*** Opening Source material ***

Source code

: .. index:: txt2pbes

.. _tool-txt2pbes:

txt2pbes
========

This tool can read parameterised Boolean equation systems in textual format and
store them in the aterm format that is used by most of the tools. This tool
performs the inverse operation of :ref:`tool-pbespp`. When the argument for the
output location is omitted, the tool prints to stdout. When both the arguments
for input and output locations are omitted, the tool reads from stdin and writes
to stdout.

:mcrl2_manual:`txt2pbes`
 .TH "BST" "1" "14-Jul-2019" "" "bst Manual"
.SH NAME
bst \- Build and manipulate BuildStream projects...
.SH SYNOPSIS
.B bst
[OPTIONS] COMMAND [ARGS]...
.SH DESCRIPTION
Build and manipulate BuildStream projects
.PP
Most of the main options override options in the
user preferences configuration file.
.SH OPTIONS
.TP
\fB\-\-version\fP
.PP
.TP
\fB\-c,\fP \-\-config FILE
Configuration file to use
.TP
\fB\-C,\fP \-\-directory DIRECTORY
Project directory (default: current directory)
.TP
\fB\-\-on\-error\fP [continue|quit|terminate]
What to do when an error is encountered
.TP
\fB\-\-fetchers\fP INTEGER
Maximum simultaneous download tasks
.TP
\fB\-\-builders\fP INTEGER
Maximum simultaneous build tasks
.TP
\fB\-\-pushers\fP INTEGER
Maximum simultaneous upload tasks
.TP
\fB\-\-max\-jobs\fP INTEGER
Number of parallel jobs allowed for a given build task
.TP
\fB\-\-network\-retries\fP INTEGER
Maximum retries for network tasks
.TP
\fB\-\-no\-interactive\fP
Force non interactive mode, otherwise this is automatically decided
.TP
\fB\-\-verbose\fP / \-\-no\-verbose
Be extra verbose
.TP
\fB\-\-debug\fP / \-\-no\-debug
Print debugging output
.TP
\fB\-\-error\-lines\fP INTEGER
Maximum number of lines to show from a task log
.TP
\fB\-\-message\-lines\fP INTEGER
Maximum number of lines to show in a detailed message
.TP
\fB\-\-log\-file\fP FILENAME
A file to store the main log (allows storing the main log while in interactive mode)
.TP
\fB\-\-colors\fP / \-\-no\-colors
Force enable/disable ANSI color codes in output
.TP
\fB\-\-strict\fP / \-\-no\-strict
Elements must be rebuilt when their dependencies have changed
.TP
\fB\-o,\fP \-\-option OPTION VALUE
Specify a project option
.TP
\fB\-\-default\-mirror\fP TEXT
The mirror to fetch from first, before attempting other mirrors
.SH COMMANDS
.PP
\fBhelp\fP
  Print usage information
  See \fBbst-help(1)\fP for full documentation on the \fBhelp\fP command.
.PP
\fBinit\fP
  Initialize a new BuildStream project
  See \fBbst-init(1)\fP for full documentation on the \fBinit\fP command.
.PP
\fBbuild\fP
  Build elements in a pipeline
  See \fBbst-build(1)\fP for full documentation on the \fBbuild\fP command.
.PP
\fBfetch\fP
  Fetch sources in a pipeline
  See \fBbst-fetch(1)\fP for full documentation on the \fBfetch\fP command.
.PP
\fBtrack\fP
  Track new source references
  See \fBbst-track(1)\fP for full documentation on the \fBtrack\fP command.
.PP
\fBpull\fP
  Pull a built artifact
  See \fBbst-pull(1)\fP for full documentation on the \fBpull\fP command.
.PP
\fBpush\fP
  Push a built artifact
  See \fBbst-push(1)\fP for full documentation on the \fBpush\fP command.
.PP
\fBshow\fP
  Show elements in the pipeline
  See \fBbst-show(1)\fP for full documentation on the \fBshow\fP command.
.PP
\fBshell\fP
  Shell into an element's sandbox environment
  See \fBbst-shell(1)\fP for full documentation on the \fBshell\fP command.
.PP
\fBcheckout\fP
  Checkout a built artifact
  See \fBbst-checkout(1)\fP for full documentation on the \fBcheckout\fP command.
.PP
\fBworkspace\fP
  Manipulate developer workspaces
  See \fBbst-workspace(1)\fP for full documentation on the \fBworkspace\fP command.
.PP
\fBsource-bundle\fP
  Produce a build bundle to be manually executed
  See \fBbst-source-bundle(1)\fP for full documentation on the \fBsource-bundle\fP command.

*** Closing Source material ***

• Work to be completed: Copy each entry exactly, leaving every line as it is.

• Response for this exercise:
Source code

: .. index:: txt2pbes

.. _tool-txt2pbes:

txt2pbes
========

This tool can read parameterised Boolean equation systems in textual format and
store them in the aterm format that is used by most of the tools. This tool
performs the inverse operation of :ref:`tool-pbespp`. When the argument for the
output location is omitted, the tool prints to stdout. When both the arguments
for input and output locations are omitted, the tool reads from stdin and writes
to stdout.

:mcrl2_manual:`txt2pbes`
 .TH "BST" "1" "14-Jul-2019" "" "bst Manual"
.SH NAME
bst \- Build and manipulate BuildStream projects...
.SH SYNOPSIS
.B bst
[OPTIONS] COMMAND [ARGS]...
.SH DESCRIPTION
Build and manipulate BuildStream projects
.PP
Most of the main options override options in the
user preferences configuration file.
.SH OPTIONS
.TP
\fB\-\-version\fP
.PP
.TP
\fB\-c,\fP \-\-config FILE
Configuration file to use
.TP
\fB\-C,\fP \-\-directory DIRECTORY
Project directory (default: current directory)
.TP
\fB\-\-on\-error\fP [continue|quit|terminate]
What to do when an error is encountered
.TP
\fB\-\-fetchers\fP INTEGER
Maximum simultaneous download tasks
.TP
\fB\-\-builders\fP INTEGER
Maximum simultaneous build tasks
.TP
\fB\-\-pushers\fP INTEGER
Maximum simultaneous upload tasks
.TP
\fB\-\-max\-jobs\fP INTEGER
Number of parallel jobs allowed for a given build task
.TP
\fB\-\-network\-retries\fP INTEGER
Maximum retries for network tasks
.TP
\fB\-\-no\-interactive\fP
Force non interactive mode, otherwise this is automatically decided
.TP
\fB\-\-verbose\fP / \-\-no\-verbose
Be extra verbose
.TP
\fB\-\-debug\fP / \-\-no\-debug
Print debugging output
.TP
\fB\-\-error\-lines\fP INTEGER
Maximum number of lines to show from a task log
.TP
\fB\-\-message\-lines\fP INTEGER
Maximum number of lines to show in a detailed message
.TP
\fB\-\-log\-file\fP FILENAME
A file to store the main log (allows storing the main log while in interactive mode)
.TP
\fB\-\-colors\fP / \-\-no\-colors
Force enable/disable ANSI color codes in output
.TP
\fB\-\-strict\fP / \-\-no\-strict
Elements must be rebuilt when their dependencies have changed
.TP
\fB\-o,\fP \-\-option OPTION VALUE
Specify a project option
.TP
\fB\-\-default\-mirror\fP TEXT
The mirror to fetch from first, before attempting other mirrors
.SH COMMANDS
.PP
\fBhelp\fP
  Print usage information
  See \fBbst-help(1)\fP for full documentation on the \fBhelp\fP command.
.PP
\fBinit\fP
  Initialize a new BuildStream project
  See \fBbst-init(1)\fP for full documentation on the \fBinit\fP command.
.PP
\fBbuild\fP
  Build elements in a pipeline
  See \fBbst-build(1)\fP for full documentation on the \fBbuild\fP command.
.PP
\fBfetch\fP
  Fetch sources in a pipeline
  See \fBbst-fetch(1)\fP for full documentation on the \fBfetch\fP command.
.PP
\fBtrack\fP
  Track new source references
  See \fBbst-track(1)\fP for full documentation on the \fBtrack\fP command.
.PP
\fBpull\fP
  Pull a built artifact
  See \fBbst-pull(1)\fP for full documentation on the \fBpull\fP command.
.PP
\fBpush\fP
  Push a built artifact
  See \fBbst-push(1)\fP for full documentation on the \fBpush\fP command.
.PP
\fBshow\fP
  Show elements in the pipeline
  See \fBbst-show(1)\fP for full documentation on the \fBshow\fP command.
.PP
\fBshell\fP
  Shell into an element's sandbox environment
  See \fBbst-shell(1)\fP for full documentation on the \fBshell\fP command.
.PP
\fBcheckout\fP
  Checkout a built artifact
  See \fBbst-checkout(1)\fP for full documentation on the \fBcheckout\fP command.
.PP
\fBworkspace\fP
  Manipulate developer workspaces
  See \fBbst-workspace(1)\fP for full documentation on the \fBworkspace\fP command.
.PP
\fBsource-bundle\fP
  Produce a build bundle to be manually executed
  See \fBbst-source-bundle(1)\fP for full documentation on the \fBsource-bundle\fP command.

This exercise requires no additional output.